Having an international perspective in an IB school is invaluable to the learning experience.
I lived overseas for two formative years that shaped me as a learner. I was in Stuttgart, Germany for fifth and sixth grade living on an American military base. Although I lived on base, my parents sent my sister and I off base for school and made every effort to spend time in and around Europe.
Living overseas gave me language immersion, cultural acceptance and a new outlook on global issues. Despite living in a fairly metropolitan area, it is very easy to avoid cultural diversity.
It is all too easy to fall into a culture of American exceptionalism in news and, particularly, in education but living overseas has forced me to consider internation implication.
Marshall’s IB program’s emphasis on international perspectives for history and literature are excellent ways to expand the horizons of our students.

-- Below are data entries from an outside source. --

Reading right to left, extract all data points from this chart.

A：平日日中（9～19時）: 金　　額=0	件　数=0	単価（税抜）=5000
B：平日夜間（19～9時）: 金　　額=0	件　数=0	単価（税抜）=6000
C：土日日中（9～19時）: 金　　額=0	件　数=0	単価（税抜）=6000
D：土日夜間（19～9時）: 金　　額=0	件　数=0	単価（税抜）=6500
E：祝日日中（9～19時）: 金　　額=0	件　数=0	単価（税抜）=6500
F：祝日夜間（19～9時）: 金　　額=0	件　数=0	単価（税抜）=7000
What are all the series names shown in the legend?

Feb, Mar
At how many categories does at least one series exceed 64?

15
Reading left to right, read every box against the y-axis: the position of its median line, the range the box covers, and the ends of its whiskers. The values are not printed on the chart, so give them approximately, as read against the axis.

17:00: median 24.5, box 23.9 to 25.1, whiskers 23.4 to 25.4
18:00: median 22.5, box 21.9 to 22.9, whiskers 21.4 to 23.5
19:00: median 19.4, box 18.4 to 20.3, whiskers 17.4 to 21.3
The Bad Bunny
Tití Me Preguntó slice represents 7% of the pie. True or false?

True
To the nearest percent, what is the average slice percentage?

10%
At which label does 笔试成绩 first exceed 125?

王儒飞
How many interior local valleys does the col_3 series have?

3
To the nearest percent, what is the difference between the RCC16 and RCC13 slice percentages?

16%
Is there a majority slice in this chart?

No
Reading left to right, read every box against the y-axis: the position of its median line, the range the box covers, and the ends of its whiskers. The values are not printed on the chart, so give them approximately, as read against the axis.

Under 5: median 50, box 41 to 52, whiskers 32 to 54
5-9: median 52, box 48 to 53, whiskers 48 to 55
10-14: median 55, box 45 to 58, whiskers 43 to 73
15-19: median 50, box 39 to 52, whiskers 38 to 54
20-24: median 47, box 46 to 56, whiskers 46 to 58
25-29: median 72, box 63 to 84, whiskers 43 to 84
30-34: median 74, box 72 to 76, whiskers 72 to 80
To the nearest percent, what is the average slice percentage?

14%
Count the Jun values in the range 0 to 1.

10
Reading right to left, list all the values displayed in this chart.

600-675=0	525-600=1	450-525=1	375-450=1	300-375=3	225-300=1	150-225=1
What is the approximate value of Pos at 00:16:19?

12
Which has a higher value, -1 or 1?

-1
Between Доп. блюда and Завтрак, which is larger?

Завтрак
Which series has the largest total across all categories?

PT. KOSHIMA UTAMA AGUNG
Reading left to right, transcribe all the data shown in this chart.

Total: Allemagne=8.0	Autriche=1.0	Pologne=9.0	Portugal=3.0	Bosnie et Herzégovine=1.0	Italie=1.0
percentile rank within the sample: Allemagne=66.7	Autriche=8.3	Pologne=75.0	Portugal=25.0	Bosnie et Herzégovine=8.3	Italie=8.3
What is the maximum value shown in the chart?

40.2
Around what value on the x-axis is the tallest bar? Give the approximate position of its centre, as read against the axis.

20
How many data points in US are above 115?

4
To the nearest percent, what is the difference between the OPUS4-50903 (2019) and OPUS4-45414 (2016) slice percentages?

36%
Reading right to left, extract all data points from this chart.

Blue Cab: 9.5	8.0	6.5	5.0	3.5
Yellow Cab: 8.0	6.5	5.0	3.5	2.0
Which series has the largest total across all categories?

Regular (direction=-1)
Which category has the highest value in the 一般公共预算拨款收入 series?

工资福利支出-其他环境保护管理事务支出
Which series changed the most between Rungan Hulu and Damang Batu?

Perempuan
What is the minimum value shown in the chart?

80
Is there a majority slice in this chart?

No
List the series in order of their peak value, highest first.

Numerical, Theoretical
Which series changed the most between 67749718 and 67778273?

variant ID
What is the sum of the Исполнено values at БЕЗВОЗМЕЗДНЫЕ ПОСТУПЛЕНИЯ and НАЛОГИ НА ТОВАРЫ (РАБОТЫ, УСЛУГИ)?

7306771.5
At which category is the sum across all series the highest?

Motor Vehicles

Textbook learning, however, can only go so far to expand one’s understanding of a culture and the history of a people.
Living overseas, immersed in foreign perspectives, is something everyone should experience at least once in their life.
There is something so humbling to being somewhere surrounded by a completely different language and set of ideals. Living in another country not only “broadened my horizons,” but also taught me more about myself. I was forced to questioned my ideas of right and wrong, of what was considered “normal,” of how to treat people I had seemingly nothing in common with.
I experienced a whole different lifestyle, a life-changing experience I will never be able to replicate. My time overseas has given me a lifelong love of travel and an interest in global, rather than local, issues.
In the coming years, I hope to take every opportunity to move abroad again and I encourage everyone to expand their world view by being a forgiener.